Monday, April 28, 2014
Religion Versus Relationship
I haven't gone on the warpath here lately, and perhaps it is time; after all, we Lutherans ascribe to both Law and Gospel.
Let me also preface this with a little anecdote. For many years, I had no response to folks who said that they worshiped God in nature. I personally agreed with the assessment for in spending time in God's creation, I found myself in awe of the Creator. But, there was always a nagging voice within me--a nagging voice that felt the idea of "worship" in such a fashion was lacking. I was never quite able to give voice to it.
Of course, there were others who gave voice to it. I vividly remember folks who would say, "I am sure you can find God in nature, but when's the last time a tree offered you forgiveness?"
Such a saying is all well and good for someone who believes in Jesus Christ and is convicted by the Gospel. It's not so good when dealing with someone who does not have a deep seeded faith. How does one convince another that worshiping in nature and worshiping in a congregation are vastly different things?
Then, there is the whole religion versus relationship thing. "I'm spiritual but not religious." Yeah, I've heard that one a time or two as well. Yet, many of the arguments addressing this particular pithy saying are based in a faith which is well grounded. How do you address someone who is convinced their own faith is well grounded and that they are just as right as you might think you are?
Perhaps I wouldn't even be writing this blog post, but the above picture was actually posted by a fellow clergy. Of all things, I never thought a fellow clergy would post such an picture with such an asinine message. I mean, this is what passes for apologetics these days?
Why am I so upset?
Perhaps I shouldn't be. And, please don't get me wrong. I am not upset at people who do such a thing. I'm no better than others who choose to go hunting or fishing on a Sunday morning. My feet are as full of clay as theirs. But I have been convinced by Timothy Keller and others who say that unless we confront our false gods and deal with them, we will continue to see the decline of Christianity in our society.
Consider me confronting a particular false god in this post--the false gods of nature worship and self-spirituality.
Let's take the above saying and tweak it just a little bit--changing the characters and the setting. By doing so, I think you will get my point:
Infidelity is a man sitting at a restaurant with his girlfriend and thinking about fishing.
A man sitting on a boat fishing and thinking about his girlfriend is relationship.
Is my point made?
Both of these particular instances are problematic. Both show a complete disregard for true relationship. Both show self-centered behavior on the part of the man.
Yet, we say that one of these is acceptable behavior toward God?
Face it, the reason most folks say they encounter God in nature is to absolve themselves of the responsibility of worship. "I can worship God in nature," is simply code for saying, "I'd rather not go to church."
If that is your choice, fine. Admit it, but don't sugar coat it.
And, if indeed you are spiritually awakened in nature...
If indeed you have truly found a lasting peace, joy and fulfillment...
If you have found a sense of wholeness...
Don't you then think you have the responsibility of teaching others how to find that peace, fulfillment, and joy? Don't you think you have the responsibility of sharing what you have discovered? Do you think such a lasting thing should be kept to one's self?
As an old Hindu proverb says, "It takes both individual bees and the hive to produce honey."

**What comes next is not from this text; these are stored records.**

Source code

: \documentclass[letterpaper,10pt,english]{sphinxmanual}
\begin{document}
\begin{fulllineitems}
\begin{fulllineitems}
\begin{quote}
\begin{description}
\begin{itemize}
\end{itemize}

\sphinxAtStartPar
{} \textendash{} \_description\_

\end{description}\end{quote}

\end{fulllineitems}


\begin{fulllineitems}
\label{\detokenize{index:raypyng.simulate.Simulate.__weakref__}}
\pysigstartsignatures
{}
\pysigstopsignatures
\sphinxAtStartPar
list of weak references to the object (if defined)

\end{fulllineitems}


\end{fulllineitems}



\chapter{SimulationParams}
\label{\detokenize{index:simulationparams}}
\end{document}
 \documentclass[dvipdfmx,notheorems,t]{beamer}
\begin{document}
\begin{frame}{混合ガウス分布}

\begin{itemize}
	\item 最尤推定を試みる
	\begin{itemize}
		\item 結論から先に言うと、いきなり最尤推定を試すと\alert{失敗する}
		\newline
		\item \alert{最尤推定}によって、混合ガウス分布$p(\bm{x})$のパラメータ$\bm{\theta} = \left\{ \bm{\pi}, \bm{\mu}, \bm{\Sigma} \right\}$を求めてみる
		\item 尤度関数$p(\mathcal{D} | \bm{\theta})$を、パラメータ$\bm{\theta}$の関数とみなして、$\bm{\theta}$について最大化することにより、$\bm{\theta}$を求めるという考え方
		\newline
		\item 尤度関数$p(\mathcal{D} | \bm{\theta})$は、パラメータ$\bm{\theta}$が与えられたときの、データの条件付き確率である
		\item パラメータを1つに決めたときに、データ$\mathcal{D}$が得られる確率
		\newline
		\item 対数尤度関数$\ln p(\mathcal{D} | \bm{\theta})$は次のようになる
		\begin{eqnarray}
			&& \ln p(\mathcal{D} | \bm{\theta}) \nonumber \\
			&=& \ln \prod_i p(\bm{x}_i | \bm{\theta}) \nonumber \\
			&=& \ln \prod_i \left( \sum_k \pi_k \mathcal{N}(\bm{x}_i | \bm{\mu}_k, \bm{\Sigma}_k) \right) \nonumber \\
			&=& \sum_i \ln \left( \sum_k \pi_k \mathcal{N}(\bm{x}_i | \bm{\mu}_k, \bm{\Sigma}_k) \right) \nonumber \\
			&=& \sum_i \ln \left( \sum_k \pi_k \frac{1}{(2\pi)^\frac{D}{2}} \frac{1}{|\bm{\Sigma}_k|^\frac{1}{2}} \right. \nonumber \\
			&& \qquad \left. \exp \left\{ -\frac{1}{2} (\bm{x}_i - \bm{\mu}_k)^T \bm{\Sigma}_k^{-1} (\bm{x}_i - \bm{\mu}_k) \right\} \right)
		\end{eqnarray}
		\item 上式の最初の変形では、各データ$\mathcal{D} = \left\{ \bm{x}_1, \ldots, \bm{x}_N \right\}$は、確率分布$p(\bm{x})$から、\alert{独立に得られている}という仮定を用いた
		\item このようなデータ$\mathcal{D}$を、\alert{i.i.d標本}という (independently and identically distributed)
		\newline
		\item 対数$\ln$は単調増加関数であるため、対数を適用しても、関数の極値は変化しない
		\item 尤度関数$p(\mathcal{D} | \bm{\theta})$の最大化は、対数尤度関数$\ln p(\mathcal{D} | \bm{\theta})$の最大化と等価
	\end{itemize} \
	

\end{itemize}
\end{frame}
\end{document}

Worship is an intensely relational phenomena--nurturing one's relationship with God and with fellow believers. It is not practiced individually. It is practiced corporately. It is focused not on self, but on the other.
When Jesus is the object of worship, as within the Christian faith, we gather to hear Him speak to us--through the written Word of Scripture, through the proclaimed Word of sermons, through the sung Word of hymns, through the proclaimed Word of forgiveness--and we gather to touch and hold Him in the Sacrament of Holy Communion. These are not things you find in nature. Period.
And while we are turning our attention to Christ during this time, He is also turning His attention toward us--strengthening our faith, renewing our hope, and filling us with peace. This peace and hope pales in comparison to the peace and hope we find in nature, for that peace fades the more we are removed from it. That sense of well being diminishes when we get back to the "real world." The peace Jesus offers doesn't fade. It is a spring of living water.
Why doesn't Jesus' peace diminish when the other does?
Because it's a part of a real relationship--religion and all.